>>>

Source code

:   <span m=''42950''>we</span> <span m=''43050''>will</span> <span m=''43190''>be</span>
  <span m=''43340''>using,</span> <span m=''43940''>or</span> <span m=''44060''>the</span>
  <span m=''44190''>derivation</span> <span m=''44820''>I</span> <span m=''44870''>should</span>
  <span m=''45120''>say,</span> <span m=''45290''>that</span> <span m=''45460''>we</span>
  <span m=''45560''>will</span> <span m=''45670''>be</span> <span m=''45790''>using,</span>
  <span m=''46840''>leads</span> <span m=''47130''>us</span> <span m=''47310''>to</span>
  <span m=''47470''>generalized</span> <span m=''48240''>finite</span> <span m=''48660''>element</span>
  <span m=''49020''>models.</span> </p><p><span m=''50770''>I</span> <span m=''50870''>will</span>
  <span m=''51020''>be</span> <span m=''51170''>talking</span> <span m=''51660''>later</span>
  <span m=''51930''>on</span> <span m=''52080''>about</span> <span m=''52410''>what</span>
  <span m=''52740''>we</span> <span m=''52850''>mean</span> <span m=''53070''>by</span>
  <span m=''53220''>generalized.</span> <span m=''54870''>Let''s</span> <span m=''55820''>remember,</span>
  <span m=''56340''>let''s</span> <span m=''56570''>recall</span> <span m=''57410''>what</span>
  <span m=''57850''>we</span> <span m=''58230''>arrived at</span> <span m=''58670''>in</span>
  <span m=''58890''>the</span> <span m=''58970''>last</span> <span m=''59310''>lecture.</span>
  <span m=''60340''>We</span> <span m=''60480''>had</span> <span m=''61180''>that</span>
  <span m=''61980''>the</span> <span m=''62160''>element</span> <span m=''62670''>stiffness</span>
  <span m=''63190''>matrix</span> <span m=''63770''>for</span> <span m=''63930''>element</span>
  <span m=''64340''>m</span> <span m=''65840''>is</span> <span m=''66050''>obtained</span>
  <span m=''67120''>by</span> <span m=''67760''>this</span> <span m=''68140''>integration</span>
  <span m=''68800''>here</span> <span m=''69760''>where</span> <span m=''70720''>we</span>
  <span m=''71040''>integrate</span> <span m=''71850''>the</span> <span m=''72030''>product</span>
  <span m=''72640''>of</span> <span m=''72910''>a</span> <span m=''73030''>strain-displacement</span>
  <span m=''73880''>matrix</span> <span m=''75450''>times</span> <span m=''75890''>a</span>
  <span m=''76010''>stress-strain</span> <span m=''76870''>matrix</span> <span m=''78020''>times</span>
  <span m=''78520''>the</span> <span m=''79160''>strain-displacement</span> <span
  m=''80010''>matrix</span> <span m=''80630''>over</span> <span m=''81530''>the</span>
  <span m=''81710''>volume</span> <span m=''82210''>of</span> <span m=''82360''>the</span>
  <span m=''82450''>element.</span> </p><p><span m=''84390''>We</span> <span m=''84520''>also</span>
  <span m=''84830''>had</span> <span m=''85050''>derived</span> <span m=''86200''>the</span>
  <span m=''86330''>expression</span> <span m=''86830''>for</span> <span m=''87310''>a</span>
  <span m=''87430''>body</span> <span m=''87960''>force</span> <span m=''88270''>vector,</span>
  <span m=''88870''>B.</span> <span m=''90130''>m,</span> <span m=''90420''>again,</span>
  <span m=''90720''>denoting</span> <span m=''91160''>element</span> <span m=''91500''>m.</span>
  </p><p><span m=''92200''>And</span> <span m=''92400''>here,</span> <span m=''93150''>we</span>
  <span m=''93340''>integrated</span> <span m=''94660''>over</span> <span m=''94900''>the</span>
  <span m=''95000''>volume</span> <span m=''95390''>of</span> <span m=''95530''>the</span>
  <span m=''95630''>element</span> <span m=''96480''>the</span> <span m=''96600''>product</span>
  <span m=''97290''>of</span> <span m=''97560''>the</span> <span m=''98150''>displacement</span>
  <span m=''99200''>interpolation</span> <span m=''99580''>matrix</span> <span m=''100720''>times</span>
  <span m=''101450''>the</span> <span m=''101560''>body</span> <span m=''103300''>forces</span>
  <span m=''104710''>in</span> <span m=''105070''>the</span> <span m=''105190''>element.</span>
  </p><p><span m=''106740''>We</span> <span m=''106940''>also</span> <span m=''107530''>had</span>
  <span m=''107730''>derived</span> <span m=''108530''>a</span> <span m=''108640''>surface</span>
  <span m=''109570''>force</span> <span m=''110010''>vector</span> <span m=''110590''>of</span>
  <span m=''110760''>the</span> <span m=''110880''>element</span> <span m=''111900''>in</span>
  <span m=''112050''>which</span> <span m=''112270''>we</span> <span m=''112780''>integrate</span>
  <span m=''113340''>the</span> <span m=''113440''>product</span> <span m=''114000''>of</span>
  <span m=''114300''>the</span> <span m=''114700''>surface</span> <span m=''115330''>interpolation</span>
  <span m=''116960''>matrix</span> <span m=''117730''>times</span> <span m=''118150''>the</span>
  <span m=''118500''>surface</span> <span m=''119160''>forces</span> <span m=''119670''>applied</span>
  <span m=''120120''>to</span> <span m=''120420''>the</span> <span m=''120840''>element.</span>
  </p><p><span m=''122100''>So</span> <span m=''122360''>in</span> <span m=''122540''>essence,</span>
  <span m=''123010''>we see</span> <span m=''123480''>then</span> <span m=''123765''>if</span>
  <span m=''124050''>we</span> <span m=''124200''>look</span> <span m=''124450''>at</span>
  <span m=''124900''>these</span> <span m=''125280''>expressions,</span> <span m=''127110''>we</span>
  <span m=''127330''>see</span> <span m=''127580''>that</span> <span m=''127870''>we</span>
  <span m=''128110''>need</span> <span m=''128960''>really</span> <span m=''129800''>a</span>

<<<
>>>

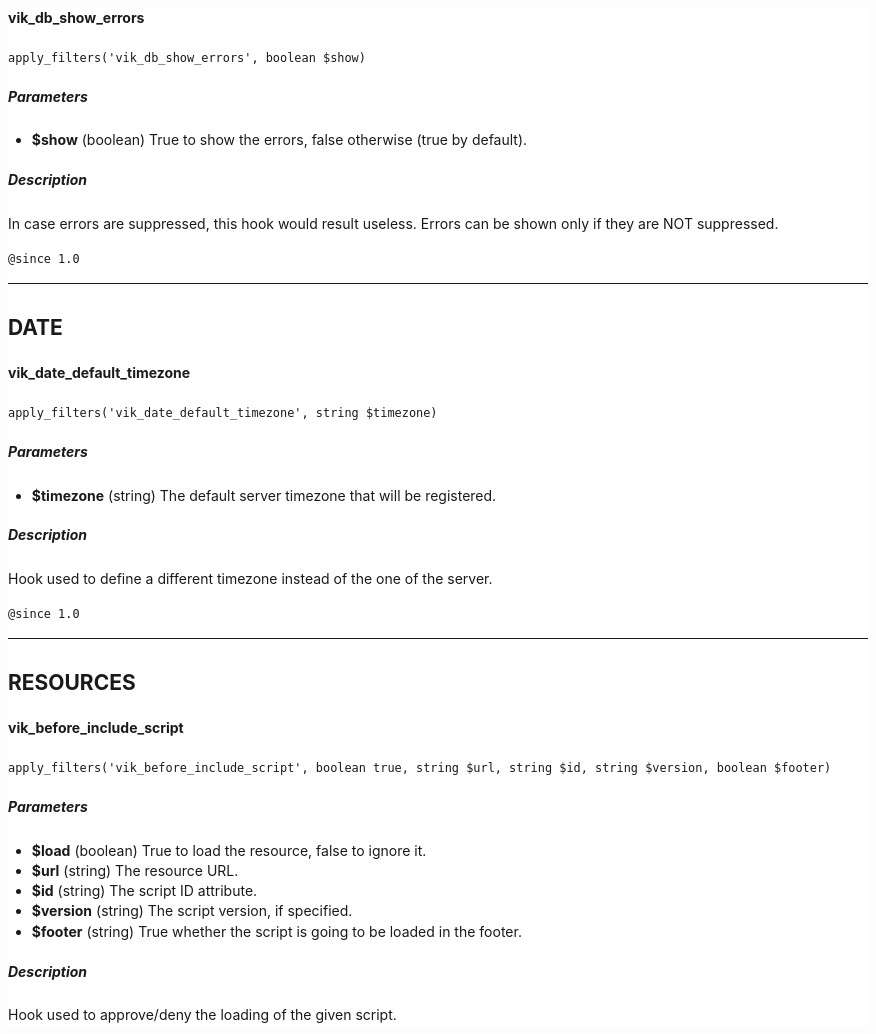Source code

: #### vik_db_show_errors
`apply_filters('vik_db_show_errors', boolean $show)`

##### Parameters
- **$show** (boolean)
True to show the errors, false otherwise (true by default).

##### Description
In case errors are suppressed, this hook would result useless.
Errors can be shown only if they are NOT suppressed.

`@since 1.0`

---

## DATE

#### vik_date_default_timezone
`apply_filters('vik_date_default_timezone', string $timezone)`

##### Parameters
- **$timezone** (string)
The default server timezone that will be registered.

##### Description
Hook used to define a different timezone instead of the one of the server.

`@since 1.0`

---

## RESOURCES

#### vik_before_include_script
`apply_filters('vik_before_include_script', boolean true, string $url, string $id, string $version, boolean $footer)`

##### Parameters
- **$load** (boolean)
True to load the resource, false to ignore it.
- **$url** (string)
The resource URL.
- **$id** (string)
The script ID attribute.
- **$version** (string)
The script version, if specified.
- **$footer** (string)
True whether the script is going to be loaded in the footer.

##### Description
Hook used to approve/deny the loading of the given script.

<<<

* Prompt *
Please copy out, character for character, the stretch of the material from the line containing "m=''43050''>will</span> <span m=''43190''>be</span>" through the line containing "<span m=''45120''>say,</span> <span", both of those lines included.

* Solution to this exercise *
:   <span m=''42950''>we</span> <span m=''43050''>will</span> <span m=''43190''>be</span>
  <span m=''43340''>using,</span> <span m=''43940''>or</span> <span m=''44060''>the</span>
  <span m=''44190''>derivation</span> <span m=''44820''>I</span> <span m=''44870''>should</span>
  <span m=''45120''>say,</span> <span m=''45290''>that</span> <span m=''45460''>we</span>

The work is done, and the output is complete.